When in November, 2010 the citizens of Arizona passed SB 1070 by an overwhelming majority in a state wide referendum, there were many who proclaimed it a turning point in the nation’s consciousness about illegal immigration. After all, a measure which sought to crack down on rampant border crossings by forcing suspected illegal aliens to confirm their status, would seem a natural reaction for any polity seeking to reinforce key concepts of citizenship.
And indeed the expectation that States would finally take action in the spirit of SB 1070 was quickly reinforced with over 20 states vowing, in one way or another, to follow Arizona’s lead. Most particularly, initiatives sprung forth in Utah, Indiana, Kentucky and Georgia. The anti-illegal immigrant sentiment had gained momentum from a sense among ordinary citizens that their own taxes are being used to support those whose loyalties do not attach to this country and who saw the federal government as helpless in preventing the crime and dependency that has come with the flood of Central Americans streaming across our borders.
Yet the measures introduced by many of the conservatives who swept to power in state wide elections in 2010 are failing. They have come up against not so much Federal opposition ( SB 1070 is headed for review in the U.S. Supreme Court in the next few months) but against businesses, police and community activists who have banded together in an odd coalition to stymie reform of a broken system.
Why, one might ask, has Georgia’s House Bill 87, which seeks to crack down on illegal immigration and has squeaked through the state House of Representatives, failed to win the endorsement of the same Republican governor who promised his support for exactly such a measure during the 2010 election? Why has Utah watered down its own anti-illegal immigration law which now only requires immigration checks of people arrested for felonies and serious misdemeanors and has passed a ” guest worker” ID program which looks suspiciously to many like amnesty?

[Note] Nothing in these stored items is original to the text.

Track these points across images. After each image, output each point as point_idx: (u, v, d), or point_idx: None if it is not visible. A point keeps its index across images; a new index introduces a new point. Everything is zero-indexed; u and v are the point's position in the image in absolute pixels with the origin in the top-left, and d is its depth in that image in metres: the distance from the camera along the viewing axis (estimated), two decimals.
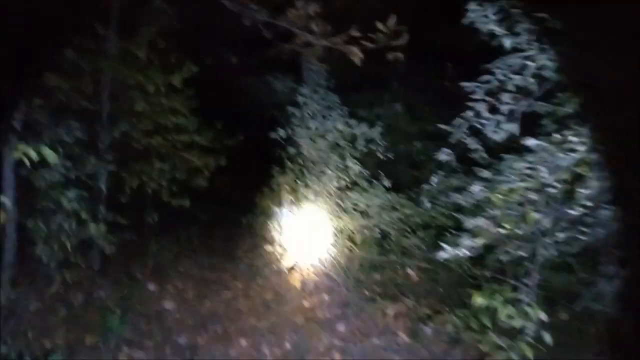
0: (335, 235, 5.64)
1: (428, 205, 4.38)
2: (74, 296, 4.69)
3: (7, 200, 4.29)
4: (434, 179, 4.31)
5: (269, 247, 7.19)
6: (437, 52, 7.34)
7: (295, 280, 5.55)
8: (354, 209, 5.42)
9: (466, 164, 4.29)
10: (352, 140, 5.78)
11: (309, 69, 6.56)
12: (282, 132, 6.38)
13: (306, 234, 6.03)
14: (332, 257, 5.71)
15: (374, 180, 5.47)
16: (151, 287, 6.19)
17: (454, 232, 4.42)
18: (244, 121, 12.47)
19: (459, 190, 4.22)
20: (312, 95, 6.18)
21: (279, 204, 7.79)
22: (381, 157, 5.63)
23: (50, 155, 2.50)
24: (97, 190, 4.47)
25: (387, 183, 5.34)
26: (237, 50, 8.23)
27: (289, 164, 6.29)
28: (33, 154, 2.34)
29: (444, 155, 4.22)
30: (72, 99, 6.72)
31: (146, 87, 7.11)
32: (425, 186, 4.58)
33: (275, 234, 6.42)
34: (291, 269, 5.86)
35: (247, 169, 14.46)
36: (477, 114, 4.13)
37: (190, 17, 8.25)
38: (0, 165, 3.93)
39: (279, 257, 6.83)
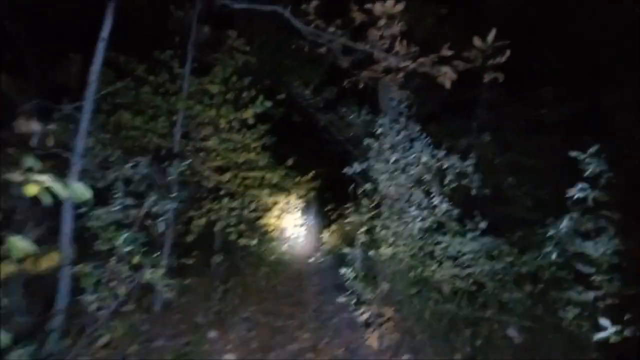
0: (419, 284, 4.77)
1: (553, 255, 3.44)
2: (127, 346, 4.20)
3: (65, 240, 3.95)
4: (565, 222, 3.39)
5: (340, 294, 6.42)
6: (531, 74, 6.46)
7: (371, 335, 4.70)
8: (442, 255, 4.55)
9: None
10: (440, 174, 4.97)
11: (387, 98, 5.93)
12: (357, 167, 5.70)
13: (383, 282, 5.20)
14: (416, 311, 4.82)
15: (467, 221, 4.59)
16: (213, 335, 5.60)
17: (576, 287, 3.47)
18: (317, 157, 12.09)
19: (589, 235, 3.29)
20: (391, 126, 5.49)
21: (352, 246, 7.08)
22: (474, 193, 4.76)
23: (80, 190, 2.00)
24: (158, 231, 4.01)
25: (482, 224, 4.44)
26: (312, 84, 7.81)
27: (364, 201, 5.57)
28: (58, 188, 1.86)
29: (580, 191, 3.30)
30: (144, 135, 6.58)
31: (218, 123, 6.83)
32: (552, 230, 3.66)
33: (347, 279, 5.63)
34: (366, 321, 5.01)
35: (320, 207, 14.04)
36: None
37: (267, 53, 8.03)
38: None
39: (351, 305, 6.02)
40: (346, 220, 5.95)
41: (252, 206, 8.50)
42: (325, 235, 11.68)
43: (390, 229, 5.04)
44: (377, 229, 5.20)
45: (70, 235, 3.89)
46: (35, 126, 3.53)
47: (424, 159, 5.11)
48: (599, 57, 6.43)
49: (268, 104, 7.26)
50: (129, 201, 4.06)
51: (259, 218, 9.41)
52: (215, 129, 6.81)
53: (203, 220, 6.74)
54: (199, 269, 7.53)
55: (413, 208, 5.15)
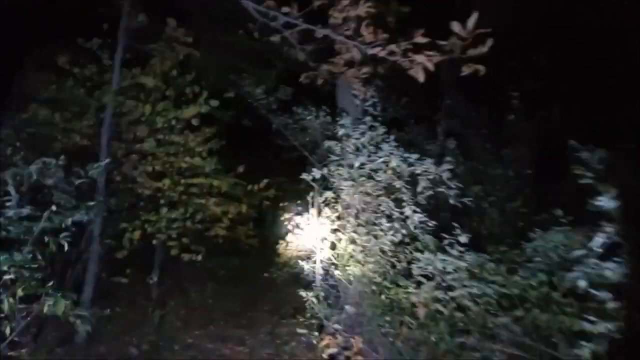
0: (389, 307, 4.06)
1: (582, 281, 2.79)
2: None
3: None
4: (594, 241, 2.77)
5: (298, 317, 5.63)
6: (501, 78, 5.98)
7: None
8: (419, 274, 3.86)
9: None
10: (411, 181, 4.31)
11: (350, 95, 5.22)
12: (316, 173, 4.95)
13: (349, 305, 4.46)
14: (383, 336, 4.11)
15: (442, 234, 3.94)
16: None
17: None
18: (271, 164, 11.24)
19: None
20: (354, 127, 4.79)
21: (312, 262, 6.33)
22: (453, 202, 4.13)
23: None
24: (56, 249, 3.06)
25: (462, 238, 3.80)
26: (264, 84, 6.99)
27: (326, 211, 4.83)
28: None
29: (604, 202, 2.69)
30: (64, 134, 5.53)
31: (155, 123, 5.87)
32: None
33: (306, 300, 4.86)
34: (326, 347, 4.24)
35: (272, 217, 13.15)
36: None
37: (213, 47, 7.13)
38: None
39: (309, 330, 5.25)
40: (304, 233, 5.17)
41: (198, 217, 7.57)
42: (281, 247, 10.80)
43: (356, 244, 4.30)
44: (342, 243, 4.45)
45: None
46: None
47: (393, 163, 4.42)
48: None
49: (214, 103, 6.39)
50: (26, 211, 3.10)
51: (207, 230, 8.43)
52: (151, 130, 5.85)
53: (137, 234, 5.75)
54: (134, 290, 6.49)
55: (383, 220, 4.45)
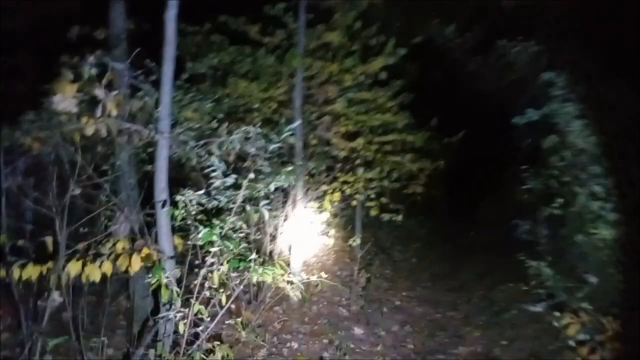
0: None
1: None
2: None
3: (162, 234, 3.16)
4: None
5: (518, 283, 4.84)
6: None
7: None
8: None
9: None
10: None
11: None
12: (531, 113, 3.99)
13: (589, 274, 3.49)
14: None
15: None
16: (358, 331, 4.54)
17: None
18: (464, 115, 10.16)
19: None
20: None
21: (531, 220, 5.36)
22: None
23: None
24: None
25: None
26: (455, 22, 6.06)
27: (554, 159, 3.87)
28: None
29: None
30: (262, 103, 5.68)
31: (343, 81, 5.58)
32: None
33: (527, 265, 4.05)
34: (566, 328, 3.38)
35: (472, 173, 12.03)
36: None
37: None
38: None
39: (534, 302, 4.41)
40: (524, 187, 4.25)
41: (394, 175, 7.21)
42: (483, 205, 9.82)
43: (605, 200, 3.28)
44: (582, 199, 3.46)
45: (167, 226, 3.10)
46: (100, 92, 2.72)
47: None
48: None
49: (401, 51, 5.76)
50: (231, 180, 3.08)
51: (404, 188, 8.03)
52: (341, 89, 5.58)
53: (337, 195, 5.65)
54: (339, 251, 6.54)
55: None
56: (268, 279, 2.86)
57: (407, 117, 6.69)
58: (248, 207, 2.98)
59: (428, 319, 5.25)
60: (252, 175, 3.01)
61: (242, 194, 2.92)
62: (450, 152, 10.04)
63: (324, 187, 5.75)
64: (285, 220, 5.06)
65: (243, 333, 2.90)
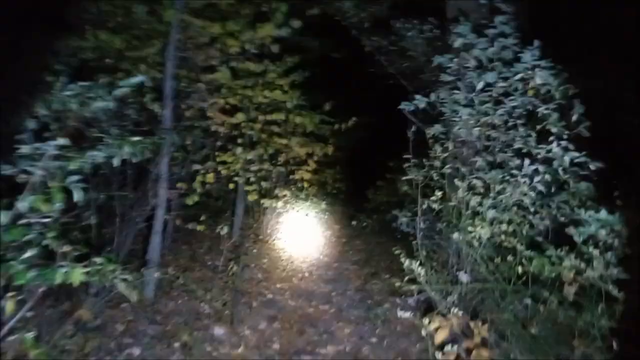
0: (525, 281, 2.82)
1: None
2: None
3: None
4: None
5: (392, 277, 4.61)
6: None
7: None
8: (577, 240, 2.55)
9: None
10: (564, 104, 2.89)
11: None
12: (419, 101, 3.68)
13: (462, 273, 3.28)
14: (515, 321, 2.91)
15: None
16: (219, 331, 3.93)
17: None
18: (362, 99, 9.94)
19: None
20: (478, 35, 3.39)
21: (405, 210, 5.18)
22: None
23: None
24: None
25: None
26: None
27: (436, 148, 3.60)
28: None
29: None
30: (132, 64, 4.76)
31: (227, 47, 4.87)
32: None
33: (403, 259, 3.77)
34: (432, 329, 3.12)
35: (365, 159, 11.97)
36: None
37: None
38: None
39: (406, 298, 4.21)
40: (404, 178, 3.96)
41: (281, 159, 6.70)
42: (370, 193, 9.74)
43: (479, 194, 3.05)
44: (458, 193, 3.20)
45: None
46: None
47: (537, 80, 3.00)
48: None
49: (295, 23, 5.18)
50: (51, 148, 2.26)
51: (291, 173, 7.58)
52: (223, 56, 4.86)
53: (210, 176, 4.96)
54: (210, 238, 5.86)
55: (515, 160, 3.11)
56: (76, 280, 2.12)
57: (298, 97, 6.19)
58: (55, 184, 2.19)
59: (300, 313, 4.83)
60: (62, 141, 2.22)
61: (46, 165, 2.13)
62: (343, 137, 9.86)
63: (197, 166, 5.03)
64: (139, 201, 4.26)
65: (33, 352, 2.12)
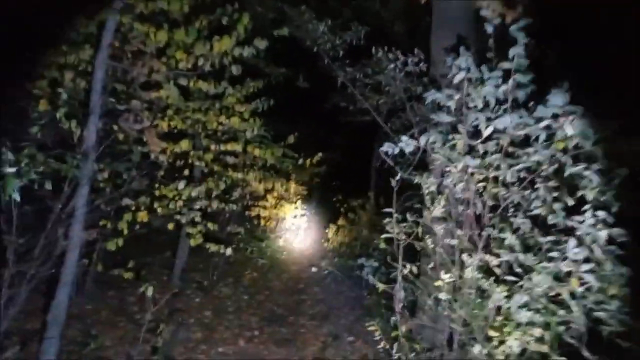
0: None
1: None
2: None
3: None
4: None
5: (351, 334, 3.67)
6: None
7: None
8: None
9: None
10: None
11: (463, 24, 3.03)
12: (406, 144, 2.88)
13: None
14: None
15: None
16: None
17: None
18: (328, 133, 9.17)
19: None
20: (478, 69, 2.64)
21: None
22: None
23: None
24: None
25: None
26: (329, 19, 4.86)
27: (429, 197, 2.77)
28: None
29: None
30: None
31: (171, 59, 3.93)
32: None
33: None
34: None
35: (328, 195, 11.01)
36: None
37: None
38: None
39: None
40: (383, 236, 3.08)
41: (235, 194, 5.73)
42: (331, 232, 8.84)
43: (507, 285, 2.19)
44: (469, 274, 2.33)
45: None
46: None
47: (568, 129, 2.25)
48: None
49: (261, 43, 4.30)
50: None
51: (246, 209, 6.64)
52: (170, 70, 3.90)
53: (143, 214, 3.90)
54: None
55: (535, 232, 2.30)
56: None
57: (259, 126, 5.28)
58: None
59: None
60: None
61: None
62: (305, 172, 9.02)
63: (128, 201, 3.96)
64: (45, 247, 3.15)
65: None
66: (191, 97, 4.57)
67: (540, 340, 1.98)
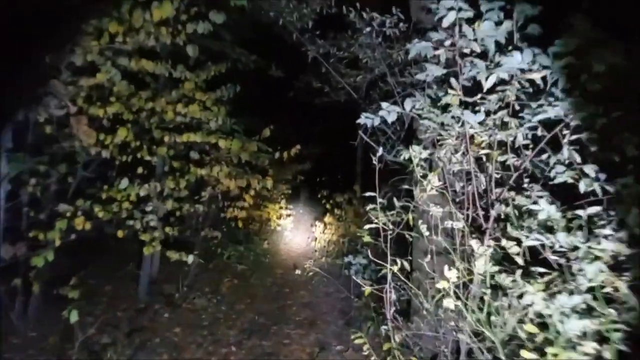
0: None
1: None
2: None
3: None
4: None
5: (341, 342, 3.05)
6: None
7: None
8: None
9: None
10: None
11: None
12: (388, 113, 2.26)
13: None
14: None
15: None
16: None
17: None
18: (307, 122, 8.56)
19: None
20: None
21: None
22: None
23: None
24: None
25: None
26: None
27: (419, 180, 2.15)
28: None
29: None
30: None
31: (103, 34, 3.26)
32: None
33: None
34: None
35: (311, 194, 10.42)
36: None
37: None
38: None
39: None
40: (367, 227, 2.47)
41: (205, 193, 5.09)
42: (317, 231, 8.22)
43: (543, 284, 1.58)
44: (479, 264, 1.71)
45: None
46: None
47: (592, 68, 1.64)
48: None
49: (217, 17, 3.66)
50: None
51: (221, 211, 6.00)
52: (107, 47, 3.23)
53: (80, 220, 3.22)
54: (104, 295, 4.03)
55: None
56: None
57: (224, 115, 4.63)
58: None
59: None
60: None
61: None
62: (285, 169, 8.41)
63: (64, 207, 3.27)
64: None
65: None
66: (143, 83, 3.92)
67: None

The answer is that Americans, wherever, they live, have grown too comfortable and complacent with the cheap labor that comes from the ready supply from an illegal immigrant work force. After decades of delegating the menial urban tasks of our society – including house cleaning, gardening and handiwork- to outsiders and our rural jobs such as harvesting, many Americans, including our small business owners, have forgotten that if the bedrock of our labor force is not American but foreign, we run the risk of future civil unrest which might one day rival the slave revolts of Rome or the current welfare dilemmas of Europe where huge populations of Muslim illegal immigrants demand the same rights of housing, health and education as their legal compatriots.
The problem is not simply America’s but one growing without control in almost every Western country. White guilt at the the range of luxury we enjoy combines with greed and complacency to set up a terrifying problem for future generations. It is a mark of potential societal collapse when a country’s citizens fail to attach any value to their own concept and view of that citizenship.
The failure of our political leadership at all levels of government in this country to stand behind a distinctive form of American identity poses as one of our most disquieting internal problems. Let’s pray for candidates in the 2012 elections who offer a clear sighted view of the immigration problems we have created for ourselves and a firm grasp of the draconian measures, such as the people of Arizona were forced to adopt, that now need to be taken to address them.